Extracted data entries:
══════

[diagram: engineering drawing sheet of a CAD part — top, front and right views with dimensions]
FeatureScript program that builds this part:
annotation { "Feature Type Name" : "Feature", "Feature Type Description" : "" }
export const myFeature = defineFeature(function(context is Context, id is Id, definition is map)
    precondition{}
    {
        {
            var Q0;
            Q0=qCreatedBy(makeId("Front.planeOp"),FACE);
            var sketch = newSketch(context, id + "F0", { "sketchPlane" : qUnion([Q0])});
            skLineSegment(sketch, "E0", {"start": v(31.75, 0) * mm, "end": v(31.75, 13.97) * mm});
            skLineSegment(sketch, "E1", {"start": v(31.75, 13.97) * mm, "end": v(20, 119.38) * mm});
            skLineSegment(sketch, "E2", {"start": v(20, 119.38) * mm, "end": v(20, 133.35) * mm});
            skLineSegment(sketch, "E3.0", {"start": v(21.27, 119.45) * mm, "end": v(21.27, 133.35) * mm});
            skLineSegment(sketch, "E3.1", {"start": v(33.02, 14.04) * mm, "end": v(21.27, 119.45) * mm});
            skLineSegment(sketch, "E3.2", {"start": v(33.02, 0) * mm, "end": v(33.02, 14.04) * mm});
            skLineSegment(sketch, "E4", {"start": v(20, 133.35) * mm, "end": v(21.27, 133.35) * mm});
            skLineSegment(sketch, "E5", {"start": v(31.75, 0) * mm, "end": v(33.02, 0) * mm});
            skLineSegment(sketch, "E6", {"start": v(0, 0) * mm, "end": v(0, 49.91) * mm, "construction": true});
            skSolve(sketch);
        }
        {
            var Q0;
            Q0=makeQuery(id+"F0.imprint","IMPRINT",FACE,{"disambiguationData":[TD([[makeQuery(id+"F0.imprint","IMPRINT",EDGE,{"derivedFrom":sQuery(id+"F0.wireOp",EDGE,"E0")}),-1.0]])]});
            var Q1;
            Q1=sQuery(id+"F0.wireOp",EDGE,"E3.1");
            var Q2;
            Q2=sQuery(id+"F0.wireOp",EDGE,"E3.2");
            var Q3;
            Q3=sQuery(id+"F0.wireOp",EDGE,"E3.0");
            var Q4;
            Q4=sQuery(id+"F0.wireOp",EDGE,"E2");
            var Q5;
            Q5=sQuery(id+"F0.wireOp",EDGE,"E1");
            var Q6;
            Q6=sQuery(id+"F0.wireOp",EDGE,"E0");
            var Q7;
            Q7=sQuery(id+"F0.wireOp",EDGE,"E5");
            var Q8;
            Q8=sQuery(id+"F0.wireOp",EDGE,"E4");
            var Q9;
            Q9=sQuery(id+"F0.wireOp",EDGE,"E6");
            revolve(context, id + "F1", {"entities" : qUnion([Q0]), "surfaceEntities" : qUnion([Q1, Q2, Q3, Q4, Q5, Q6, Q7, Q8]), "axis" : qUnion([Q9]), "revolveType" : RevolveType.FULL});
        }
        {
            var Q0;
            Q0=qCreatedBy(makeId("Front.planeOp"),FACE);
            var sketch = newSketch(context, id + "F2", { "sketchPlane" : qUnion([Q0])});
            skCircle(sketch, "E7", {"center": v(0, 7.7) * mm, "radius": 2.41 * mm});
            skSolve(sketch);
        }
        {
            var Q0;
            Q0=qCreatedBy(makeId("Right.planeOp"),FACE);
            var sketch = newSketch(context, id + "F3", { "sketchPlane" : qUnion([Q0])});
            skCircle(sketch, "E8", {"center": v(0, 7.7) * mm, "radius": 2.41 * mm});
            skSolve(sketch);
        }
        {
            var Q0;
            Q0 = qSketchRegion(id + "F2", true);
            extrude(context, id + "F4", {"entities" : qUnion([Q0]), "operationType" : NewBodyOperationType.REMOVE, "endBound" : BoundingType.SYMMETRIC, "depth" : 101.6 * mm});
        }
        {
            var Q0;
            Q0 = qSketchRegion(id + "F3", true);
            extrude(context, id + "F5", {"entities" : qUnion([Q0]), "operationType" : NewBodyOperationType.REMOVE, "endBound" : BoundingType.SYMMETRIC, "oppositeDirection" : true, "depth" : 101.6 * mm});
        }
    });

══════

Task:
Which lines above contain the string "BoundingType"? Show each of them in full.

The response:
            extrude(context, id + "F4", {"entities" : qUnion([Q0]), "operationType" : NewBodyOperationType.REMOVE, "endBound" : BoundingType.SYMMETRIC, "depth" : 101.6 * mm});
            extrude(context, id + "F5", {"entities" : qUnion([Q0]), "operationType" : NewBodyOperationType.REMOVE, "endBound" : BoundingType.SYMMETRIC, "oppositeDirection" : true, "depth" : 101.6 * mm});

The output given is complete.